So I would like to take every row and split it into bigrams to be used as columns in order to encode the original string column.
I have a dataset like this one:
| A |
|---|
| blue |
| red |
| black |
I want my result to look like this:
| A | bl | lu | ue | re | ed | la | ac | ck |
|---|---|---|---|---|---|---|---|---|
| blue | 1 | 1 | 1 | 0 | 0 | 0 | 0 | 0 |
| red | 0 | 0 | 0 | 1 | 1 | 0 | 0 | 0 |
| black | 1 | 0 | 0 | 0 | 0 | 1 | 1 | 1 |
I have tried spliting up A but it does not split characters.
>Solution :
Here’s a way to do:
# sample data
f = pd.DataFrame({'A': ['blue', 'red', 'black']})

(Data items)
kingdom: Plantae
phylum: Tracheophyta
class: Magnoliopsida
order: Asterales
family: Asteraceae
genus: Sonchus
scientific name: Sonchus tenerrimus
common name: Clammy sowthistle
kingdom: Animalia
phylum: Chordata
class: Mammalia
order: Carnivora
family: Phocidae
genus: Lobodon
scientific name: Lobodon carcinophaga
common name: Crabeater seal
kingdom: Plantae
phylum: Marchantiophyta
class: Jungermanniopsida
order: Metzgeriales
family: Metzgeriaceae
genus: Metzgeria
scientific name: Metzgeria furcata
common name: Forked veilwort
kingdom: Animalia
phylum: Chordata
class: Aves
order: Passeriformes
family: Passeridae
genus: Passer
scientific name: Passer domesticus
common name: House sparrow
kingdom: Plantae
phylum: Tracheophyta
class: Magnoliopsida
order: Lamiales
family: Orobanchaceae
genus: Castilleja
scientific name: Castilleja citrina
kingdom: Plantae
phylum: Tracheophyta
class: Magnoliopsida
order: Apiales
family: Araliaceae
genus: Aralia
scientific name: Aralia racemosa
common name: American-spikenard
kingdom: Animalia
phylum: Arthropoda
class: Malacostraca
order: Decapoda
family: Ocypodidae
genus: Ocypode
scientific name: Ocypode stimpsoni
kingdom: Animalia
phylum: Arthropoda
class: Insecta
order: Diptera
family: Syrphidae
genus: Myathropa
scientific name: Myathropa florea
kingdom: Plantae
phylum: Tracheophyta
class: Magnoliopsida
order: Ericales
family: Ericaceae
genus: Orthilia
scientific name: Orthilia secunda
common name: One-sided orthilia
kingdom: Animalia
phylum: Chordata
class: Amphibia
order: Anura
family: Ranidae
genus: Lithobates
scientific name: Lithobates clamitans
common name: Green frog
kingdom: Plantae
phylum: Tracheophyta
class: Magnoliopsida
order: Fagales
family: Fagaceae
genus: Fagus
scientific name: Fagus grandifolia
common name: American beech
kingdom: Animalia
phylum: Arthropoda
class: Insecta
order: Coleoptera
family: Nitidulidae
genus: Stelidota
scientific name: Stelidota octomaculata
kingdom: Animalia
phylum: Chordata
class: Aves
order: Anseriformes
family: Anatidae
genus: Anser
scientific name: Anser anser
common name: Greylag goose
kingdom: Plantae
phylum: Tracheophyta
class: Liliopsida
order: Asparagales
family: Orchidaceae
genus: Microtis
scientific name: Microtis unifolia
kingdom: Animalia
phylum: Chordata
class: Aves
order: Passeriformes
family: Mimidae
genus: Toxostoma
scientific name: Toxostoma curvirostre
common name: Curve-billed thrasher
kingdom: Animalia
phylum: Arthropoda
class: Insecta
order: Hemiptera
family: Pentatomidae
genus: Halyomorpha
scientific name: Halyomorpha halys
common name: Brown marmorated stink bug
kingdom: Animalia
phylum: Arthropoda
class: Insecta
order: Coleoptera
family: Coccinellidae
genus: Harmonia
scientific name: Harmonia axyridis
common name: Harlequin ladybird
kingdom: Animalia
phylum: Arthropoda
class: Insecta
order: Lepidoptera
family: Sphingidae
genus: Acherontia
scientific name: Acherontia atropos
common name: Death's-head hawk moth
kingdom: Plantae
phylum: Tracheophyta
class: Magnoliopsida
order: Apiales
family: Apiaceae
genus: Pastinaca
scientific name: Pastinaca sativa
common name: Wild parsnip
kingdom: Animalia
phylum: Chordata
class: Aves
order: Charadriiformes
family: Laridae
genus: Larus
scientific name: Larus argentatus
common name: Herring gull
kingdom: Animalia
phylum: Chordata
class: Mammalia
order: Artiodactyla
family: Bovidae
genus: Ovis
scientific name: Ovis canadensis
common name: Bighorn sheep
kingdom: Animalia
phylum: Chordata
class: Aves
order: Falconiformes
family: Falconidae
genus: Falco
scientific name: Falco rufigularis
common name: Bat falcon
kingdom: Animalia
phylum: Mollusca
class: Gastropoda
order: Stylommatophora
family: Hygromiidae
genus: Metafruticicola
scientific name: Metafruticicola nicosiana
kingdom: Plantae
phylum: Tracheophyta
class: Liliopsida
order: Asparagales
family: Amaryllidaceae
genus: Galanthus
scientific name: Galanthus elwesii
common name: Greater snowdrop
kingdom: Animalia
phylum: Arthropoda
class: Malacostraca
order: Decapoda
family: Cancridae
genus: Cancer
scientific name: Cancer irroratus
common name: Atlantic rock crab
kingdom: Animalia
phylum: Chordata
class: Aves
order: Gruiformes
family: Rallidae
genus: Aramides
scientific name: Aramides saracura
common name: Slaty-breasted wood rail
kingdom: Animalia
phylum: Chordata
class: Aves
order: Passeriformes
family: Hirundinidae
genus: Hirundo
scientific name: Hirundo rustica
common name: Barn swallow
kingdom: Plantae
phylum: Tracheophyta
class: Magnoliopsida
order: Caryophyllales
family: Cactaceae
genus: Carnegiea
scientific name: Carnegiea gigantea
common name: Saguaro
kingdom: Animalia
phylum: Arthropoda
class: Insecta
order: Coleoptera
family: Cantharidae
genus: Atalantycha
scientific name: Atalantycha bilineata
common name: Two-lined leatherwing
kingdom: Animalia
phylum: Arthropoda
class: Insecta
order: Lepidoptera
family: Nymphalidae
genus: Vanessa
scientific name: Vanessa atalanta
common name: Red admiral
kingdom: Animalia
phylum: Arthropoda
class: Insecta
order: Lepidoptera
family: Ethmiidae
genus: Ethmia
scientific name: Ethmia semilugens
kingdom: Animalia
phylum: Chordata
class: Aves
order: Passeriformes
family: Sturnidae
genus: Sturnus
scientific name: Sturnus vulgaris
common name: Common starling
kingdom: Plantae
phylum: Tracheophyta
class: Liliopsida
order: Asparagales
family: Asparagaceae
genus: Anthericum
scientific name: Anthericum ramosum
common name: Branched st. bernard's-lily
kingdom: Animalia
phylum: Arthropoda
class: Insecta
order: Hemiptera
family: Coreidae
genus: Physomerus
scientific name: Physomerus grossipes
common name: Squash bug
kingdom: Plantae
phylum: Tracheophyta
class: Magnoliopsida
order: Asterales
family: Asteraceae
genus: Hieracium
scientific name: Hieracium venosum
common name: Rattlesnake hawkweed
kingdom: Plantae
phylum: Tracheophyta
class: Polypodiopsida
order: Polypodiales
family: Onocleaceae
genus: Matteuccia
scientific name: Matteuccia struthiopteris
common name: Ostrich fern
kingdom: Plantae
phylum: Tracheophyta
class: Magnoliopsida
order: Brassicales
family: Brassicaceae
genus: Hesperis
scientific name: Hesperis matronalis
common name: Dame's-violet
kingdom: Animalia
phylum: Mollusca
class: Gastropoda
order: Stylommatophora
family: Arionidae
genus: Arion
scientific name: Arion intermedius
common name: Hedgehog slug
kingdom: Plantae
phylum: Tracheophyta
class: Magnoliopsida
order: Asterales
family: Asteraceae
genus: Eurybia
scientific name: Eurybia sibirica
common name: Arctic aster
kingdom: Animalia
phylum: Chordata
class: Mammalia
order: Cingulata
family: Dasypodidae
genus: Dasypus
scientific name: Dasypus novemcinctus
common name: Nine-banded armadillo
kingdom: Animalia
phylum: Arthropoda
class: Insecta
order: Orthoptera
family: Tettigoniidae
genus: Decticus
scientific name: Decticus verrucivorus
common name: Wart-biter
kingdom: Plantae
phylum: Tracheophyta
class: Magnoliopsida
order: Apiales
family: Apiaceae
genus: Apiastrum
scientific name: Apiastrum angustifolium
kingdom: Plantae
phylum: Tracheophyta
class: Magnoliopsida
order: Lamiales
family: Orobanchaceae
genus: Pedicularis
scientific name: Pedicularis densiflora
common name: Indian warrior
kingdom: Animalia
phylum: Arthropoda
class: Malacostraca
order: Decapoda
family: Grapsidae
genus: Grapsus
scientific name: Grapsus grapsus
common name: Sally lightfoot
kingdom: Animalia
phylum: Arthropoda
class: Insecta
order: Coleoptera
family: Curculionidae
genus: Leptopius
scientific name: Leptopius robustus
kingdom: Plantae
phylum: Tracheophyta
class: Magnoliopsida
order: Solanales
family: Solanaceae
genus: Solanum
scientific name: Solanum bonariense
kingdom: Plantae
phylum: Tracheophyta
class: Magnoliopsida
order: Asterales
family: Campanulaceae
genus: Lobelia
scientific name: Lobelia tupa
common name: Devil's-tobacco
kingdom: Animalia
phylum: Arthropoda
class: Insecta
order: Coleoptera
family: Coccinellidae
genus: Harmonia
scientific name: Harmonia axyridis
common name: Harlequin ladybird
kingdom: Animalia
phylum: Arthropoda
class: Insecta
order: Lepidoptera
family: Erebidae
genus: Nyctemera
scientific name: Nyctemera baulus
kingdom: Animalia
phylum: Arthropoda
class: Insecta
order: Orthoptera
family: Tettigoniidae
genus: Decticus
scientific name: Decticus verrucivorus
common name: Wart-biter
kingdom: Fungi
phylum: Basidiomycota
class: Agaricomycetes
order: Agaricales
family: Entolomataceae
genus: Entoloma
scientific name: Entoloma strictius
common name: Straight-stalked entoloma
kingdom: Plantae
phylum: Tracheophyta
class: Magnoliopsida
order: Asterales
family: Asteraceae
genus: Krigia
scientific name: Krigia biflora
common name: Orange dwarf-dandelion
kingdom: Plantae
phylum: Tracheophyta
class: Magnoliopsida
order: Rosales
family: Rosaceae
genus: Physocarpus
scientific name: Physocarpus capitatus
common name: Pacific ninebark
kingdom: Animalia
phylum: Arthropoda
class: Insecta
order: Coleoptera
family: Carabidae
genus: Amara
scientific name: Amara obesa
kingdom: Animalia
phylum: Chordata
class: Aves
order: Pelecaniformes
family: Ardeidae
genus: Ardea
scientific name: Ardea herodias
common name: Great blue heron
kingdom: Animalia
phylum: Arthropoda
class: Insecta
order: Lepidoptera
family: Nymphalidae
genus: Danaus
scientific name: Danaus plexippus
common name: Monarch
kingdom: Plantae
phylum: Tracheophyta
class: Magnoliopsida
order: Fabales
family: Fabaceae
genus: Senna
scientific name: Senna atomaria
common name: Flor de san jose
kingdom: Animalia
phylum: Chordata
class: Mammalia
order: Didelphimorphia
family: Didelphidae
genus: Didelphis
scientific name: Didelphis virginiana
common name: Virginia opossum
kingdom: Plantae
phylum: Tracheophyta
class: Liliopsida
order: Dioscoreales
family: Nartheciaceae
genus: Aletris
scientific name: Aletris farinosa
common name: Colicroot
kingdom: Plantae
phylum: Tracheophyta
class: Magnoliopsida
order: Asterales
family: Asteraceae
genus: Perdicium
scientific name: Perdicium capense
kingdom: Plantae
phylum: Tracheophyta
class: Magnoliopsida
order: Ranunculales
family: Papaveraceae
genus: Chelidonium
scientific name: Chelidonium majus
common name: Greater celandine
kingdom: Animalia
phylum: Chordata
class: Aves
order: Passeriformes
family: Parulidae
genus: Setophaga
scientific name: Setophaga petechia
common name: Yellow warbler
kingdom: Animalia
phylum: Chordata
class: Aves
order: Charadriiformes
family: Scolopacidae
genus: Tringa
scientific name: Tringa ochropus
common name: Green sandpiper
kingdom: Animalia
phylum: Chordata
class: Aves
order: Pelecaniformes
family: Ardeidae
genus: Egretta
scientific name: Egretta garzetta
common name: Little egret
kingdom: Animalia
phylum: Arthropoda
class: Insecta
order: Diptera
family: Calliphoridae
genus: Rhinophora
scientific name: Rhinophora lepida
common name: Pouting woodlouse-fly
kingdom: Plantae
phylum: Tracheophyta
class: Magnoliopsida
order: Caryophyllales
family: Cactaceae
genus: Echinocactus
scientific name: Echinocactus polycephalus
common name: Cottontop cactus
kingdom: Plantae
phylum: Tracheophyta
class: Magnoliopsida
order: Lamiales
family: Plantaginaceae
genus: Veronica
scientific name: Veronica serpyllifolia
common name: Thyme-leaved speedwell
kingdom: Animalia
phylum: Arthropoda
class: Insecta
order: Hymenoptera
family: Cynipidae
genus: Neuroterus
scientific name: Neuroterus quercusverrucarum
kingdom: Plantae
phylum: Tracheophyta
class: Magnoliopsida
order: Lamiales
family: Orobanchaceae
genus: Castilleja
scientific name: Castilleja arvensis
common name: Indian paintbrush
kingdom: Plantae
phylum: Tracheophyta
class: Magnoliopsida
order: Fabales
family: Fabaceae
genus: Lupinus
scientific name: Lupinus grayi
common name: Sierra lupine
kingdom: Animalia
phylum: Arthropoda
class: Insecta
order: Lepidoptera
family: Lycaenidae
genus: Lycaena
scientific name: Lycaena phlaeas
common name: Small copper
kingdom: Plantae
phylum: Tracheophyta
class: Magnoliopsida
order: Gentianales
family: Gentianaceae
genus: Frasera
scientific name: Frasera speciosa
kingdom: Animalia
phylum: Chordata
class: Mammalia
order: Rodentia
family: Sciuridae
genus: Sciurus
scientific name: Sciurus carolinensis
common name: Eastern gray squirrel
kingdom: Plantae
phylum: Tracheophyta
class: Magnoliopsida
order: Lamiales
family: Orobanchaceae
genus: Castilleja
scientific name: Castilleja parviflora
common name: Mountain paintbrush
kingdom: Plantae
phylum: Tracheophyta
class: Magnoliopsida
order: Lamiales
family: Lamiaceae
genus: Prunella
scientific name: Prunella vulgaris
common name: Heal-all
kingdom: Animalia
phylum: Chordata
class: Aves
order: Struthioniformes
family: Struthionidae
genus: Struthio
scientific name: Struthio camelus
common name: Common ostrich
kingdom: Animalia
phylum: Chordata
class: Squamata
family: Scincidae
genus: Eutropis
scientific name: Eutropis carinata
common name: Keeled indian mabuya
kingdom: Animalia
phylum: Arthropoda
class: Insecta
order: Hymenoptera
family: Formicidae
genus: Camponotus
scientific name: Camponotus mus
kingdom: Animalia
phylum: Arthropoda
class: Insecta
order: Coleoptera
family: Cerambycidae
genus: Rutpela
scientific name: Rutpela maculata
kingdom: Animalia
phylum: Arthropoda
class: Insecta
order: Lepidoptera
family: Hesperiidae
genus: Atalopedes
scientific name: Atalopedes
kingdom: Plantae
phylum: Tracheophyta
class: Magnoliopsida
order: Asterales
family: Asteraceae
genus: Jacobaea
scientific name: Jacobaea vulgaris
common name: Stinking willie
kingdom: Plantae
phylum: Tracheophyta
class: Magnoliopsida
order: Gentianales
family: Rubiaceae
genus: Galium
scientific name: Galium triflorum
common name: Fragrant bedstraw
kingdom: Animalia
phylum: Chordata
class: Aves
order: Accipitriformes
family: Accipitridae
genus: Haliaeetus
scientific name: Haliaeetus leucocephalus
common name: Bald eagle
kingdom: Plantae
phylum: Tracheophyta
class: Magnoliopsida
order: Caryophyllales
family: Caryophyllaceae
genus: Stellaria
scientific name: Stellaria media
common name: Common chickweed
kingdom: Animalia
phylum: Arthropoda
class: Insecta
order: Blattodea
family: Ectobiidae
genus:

# [Given instruction A]
Repeat the rows from their very first line through the line containing "scientific name: Passer domesticus", both ends included.
# [Given instruction B]
Carry on the thread about encoding a string column as bigram columns, starting right after its last line.

# [Written reply A]
kingdom: Plantae
phylum: Tracheophyta
class: Magnoliopsida
order: Asterales
family: Asteraceae
genus: Sonchus
scientific name: Sonchus tenerrimus
common name: Clammy sowthistle
kingdom: Animalia
phylum: Chordata
class: Mammalia
order: Carnivora
family: Phocidae
genus: Lobodon
scientific name: Lobodon carcinophaga
common name: Crabeater seal
kingdom: Plantae
phylum: Marchantiophyta
class: Jungermanniopsida
order: Metzgeriales
family: Metzgeriaceae
genus: Metzgeria
scientific name: Metzgeria furcata
common name: Forked veilwort
kingdom: Animalia
phylum: Chordata
class: Aves
order: Passeriformes
family: Passeridae
genus: Passer
scientific name: Passer domesticus

# [Written reply B]
def bigram(s, n=2):
return [s[i:i+n] for i in range(0, len(s), 1) if len(s[i:i+2]) == n]
# using pandas
f['bgm'] = f['A'].apply(bigram)
f = f.explode('bgm').reset_index(drop=True)
f = pd.crosstab(f['A'], f['bgm']).reset_index()
f.columns.name=None
print(f)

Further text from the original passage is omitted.